━━━ Source text ━━━
Tuesday, March 07, 2006

A Test of Faith

On my journey to strengthen my faith in our Savior, I have been trying so hard to remember to not be anxious and to give my troubles to the Lord and let my load be lighter. It is so difficult at times to do this, and this is one of those times.

My little Kyle has been so sick. Since January, he has gone through phases of vomitting, diarrhea, and just plain feeling lousy. Today was no different.

I was at work for an hour when the phone rang...

"Honey, I think I am going to need your help today" Mark says to me on the other end of the line.

"O.k." I say, a little confused...

"Kyle woke up with CRAP from neck down" he says... "It is horrible"

"I'm sorry" I say... this is difficult for me... being at work all the time, I miss all those little things in life with children. You know, their first steps, first words, etc.. etc.. and yes, I also miss the yucky things, like this.

"On top of it all, before I could even bring him out to the living room to get him completely cleaned up, started puking and then THREW UP ALL OVER THE LIVING!"

O.k... so this time he is shouting in the phone, I think to let me know that it's really bad. I understand that it is bad, puking is never a good thing. I think I learned this when Travis puked on me for the first time almost 11 years ago when he was 2. Ritz Crackers and Cherry Kool-Aid, right in my face - dripping off my glasses. It was the WORST! Or, so I thought, until Kyle recently added to my puking stories by throwing up on me while I was laying in bed. He sat up, puked all over me. I didn't think it seemed too bad, until I stood up and felt cold, smelly puke, running down my back and then my legs... now that, is by far, the worst feeling in the world.
━━━
Exercise tasks:
1. According to the post about Kyle being sick, since when has he been ill?
2. Carry the post about Kyle being sick further, picking up after its last sentence.
The lines after this post are not needed.
━━━ The data ━━━
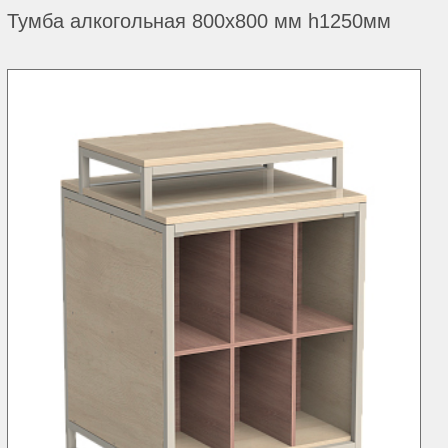
Тумба алкогольная 800х800 мм h1250мм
━━━
Per-task answers:
1. Since January.

2.
So not doubting that my husband had a bad experience. I merely told him I was sorry and that I would call him again in a little bit so that he would have some time to clean everything up.

Realizing that may have seemed insensitive, I did call the doctor too... I need to get him in again they tell me.

So, I leave work (much to my bosses disliking) and drive home, grab Kyle, and drive to Hartford where the doctor that my insurance company tells me that I have to go to practices so-called medicine. I had been here before - around the 20th of January when this whole puking thing began, and here I am again - almost 2 months later. How ridiculous it seems to me that no one can tell me what is wrong with my little boy.

The nurse comes to get me right away. This is great because for anyone with a 2 year old, they know how much it SUCKS to be stuck in the waiting room any longer than they have to be. Unfortunately, my luck stopped there. She did her thing, left and almost 40 minutes later the doctor FINALLY comes in! O.k. - so I have been locked up in a tiny 10x12 room with 3 toys (all of which were not much to play with) for 40 minutes with a 2 year old that does NOT want to be there anymore. "Home now, Mama" is all I heard.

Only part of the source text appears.